Outra aula, numa versão dois em um: “intimidade não é só física e a intimidade física não é só sexo.”
Ainda se usa a expressão “ficámos íntimos” quando se quer dizer que houve sexo em parceria. Num primeiro olhar, pode parecer preciosismo linguístico querer distinguir o que realmente é ser íntimo mas, quando se percebe, como eu, nas partilhas de casais, o quanto a componente da intimidade, que faz parte da sexualidade, está empobrecida e as consequências que essa limitação provoca, não se pode deixar passar.
A intimidade entre duas pessoas baseia-se na partilha de facetas privadas, de forma verbal ou não verbal, que gera aceitação, entendimento e reforço da ligação criada.
Uma conversa sobre a infância, medos e sonhos dá-nos a conhecer ao outro, tal como carícias na perna permite-nos conhecer o outro e comunicar interesse e atenção. Quando um casal está a atravessar dificuldades sexuais - o tal sexo penetrativo - não percebe como também tem dificuldades na restante intimidade física, como o toque físico e a proximidade corporal, estarem juntos no mesmo espaço físico a darem atenção um ao outro, a conversarem acerca do que sentem e não só do que fazem no dia-a-dia, a apreciarem-se e a ajudarem-se mutuamente. darem prioridade a programas a dois e a dar presentes baseados em gostos pessoais.
A intimidade e o erotismo são as bases para o desejo sexual feminino e, por isso, merecem atenção e prática diárias.
Sobre os homens também pendem estereótipos associados e um modelo de imagem e competências sexuais. Não serão também eles limitativas da plenitude sexual no masculino?
Absolutamente. As deturpações na sexualidade masculina centram-se no desempenho. A sociedade diz ao homem que, para ser másculo, tem de evidenciar uma hipersexualidade, controlo mental, agressividade, competição e força física, contrária à livre expressão emocional, à dúvida, à necessidade de estar consigo mesmo, a reconhecer o quanto precisa de amor. Uma máquina, portanto.
A ansiedade de desempenho, que muitas vezes resulta na ejaculação precoce ou tardia, vem do medo de ser rejeitado pela parceira enquanto homem válido. Ou simplesmente de ter de corresponder a este papel social que ele mesmo está a perceber que não é benéfico. Tenho participado em algumas formações de preconceção com o tema da intimidade porque estão a aumentar (ou simplesmente a ser revelados pelos casais) os casos em que, na janela fértil (os dias/horas ideais para conceber) o homem não tem ou não consegue manter a ereção. Da parte deles, afloram sentimentos como “mal-estar por estar a ser usado”, “necessidade de afeto, além da mecânica no ato sexual”, “expetativas e responsabilidades todas sobre si”.

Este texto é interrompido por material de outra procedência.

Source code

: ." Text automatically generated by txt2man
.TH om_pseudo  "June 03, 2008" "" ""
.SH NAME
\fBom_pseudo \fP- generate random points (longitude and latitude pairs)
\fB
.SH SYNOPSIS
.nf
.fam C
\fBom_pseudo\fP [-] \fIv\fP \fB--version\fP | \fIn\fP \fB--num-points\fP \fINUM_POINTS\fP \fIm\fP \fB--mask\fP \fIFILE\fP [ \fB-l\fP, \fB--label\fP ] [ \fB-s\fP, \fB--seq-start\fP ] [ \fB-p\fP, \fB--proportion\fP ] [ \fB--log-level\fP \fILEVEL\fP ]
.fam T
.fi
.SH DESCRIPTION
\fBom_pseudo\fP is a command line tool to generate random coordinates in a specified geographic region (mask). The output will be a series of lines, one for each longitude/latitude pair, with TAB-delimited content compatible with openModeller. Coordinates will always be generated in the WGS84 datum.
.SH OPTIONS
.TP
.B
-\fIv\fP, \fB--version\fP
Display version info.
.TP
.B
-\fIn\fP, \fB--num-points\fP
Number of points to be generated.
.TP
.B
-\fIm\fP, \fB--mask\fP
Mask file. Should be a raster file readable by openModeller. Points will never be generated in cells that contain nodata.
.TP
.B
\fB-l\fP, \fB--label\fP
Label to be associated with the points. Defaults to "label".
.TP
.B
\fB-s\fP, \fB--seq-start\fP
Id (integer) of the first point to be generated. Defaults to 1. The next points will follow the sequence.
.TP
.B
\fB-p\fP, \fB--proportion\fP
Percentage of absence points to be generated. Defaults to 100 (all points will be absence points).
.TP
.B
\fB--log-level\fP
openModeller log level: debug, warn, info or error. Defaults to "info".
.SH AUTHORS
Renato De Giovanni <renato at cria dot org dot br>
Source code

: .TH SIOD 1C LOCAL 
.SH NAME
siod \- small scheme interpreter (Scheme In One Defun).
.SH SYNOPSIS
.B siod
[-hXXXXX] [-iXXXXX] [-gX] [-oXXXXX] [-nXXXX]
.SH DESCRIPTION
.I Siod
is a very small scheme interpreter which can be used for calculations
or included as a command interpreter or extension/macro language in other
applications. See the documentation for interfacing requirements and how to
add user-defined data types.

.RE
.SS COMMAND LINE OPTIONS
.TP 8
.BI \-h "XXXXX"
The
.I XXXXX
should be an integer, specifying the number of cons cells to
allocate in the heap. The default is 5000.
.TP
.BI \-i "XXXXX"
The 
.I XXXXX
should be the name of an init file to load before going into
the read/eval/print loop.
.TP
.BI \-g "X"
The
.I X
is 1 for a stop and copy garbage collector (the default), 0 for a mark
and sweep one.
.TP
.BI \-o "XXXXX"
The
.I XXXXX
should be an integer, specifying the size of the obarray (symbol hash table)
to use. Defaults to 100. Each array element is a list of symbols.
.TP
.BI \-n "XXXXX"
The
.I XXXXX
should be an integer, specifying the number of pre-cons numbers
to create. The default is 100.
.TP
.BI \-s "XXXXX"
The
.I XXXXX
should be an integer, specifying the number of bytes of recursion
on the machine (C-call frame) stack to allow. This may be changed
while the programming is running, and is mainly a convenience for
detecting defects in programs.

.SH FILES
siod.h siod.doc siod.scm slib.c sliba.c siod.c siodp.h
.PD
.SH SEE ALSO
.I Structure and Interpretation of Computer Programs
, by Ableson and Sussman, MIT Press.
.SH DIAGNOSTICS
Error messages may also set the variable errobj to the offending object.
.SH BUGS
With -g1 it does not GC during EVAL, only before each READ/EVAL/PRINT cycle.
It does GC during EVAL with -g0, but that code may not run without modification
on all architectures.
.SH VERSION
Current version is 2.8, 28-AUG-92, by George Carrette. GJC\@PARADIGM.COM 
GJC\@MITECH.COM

Costumo dizer que, embora me centre na sexualidade feminina, não deixo a masculina de fora porque uma mulher consciente das dinâmicas autênticas da intimidade vai levar isto para a sua relação, pode ser a inspiração e o voto de confiança que o homem precisa para ir ao seu lado humano mais soft, o feminino e, deste modo, completar-se.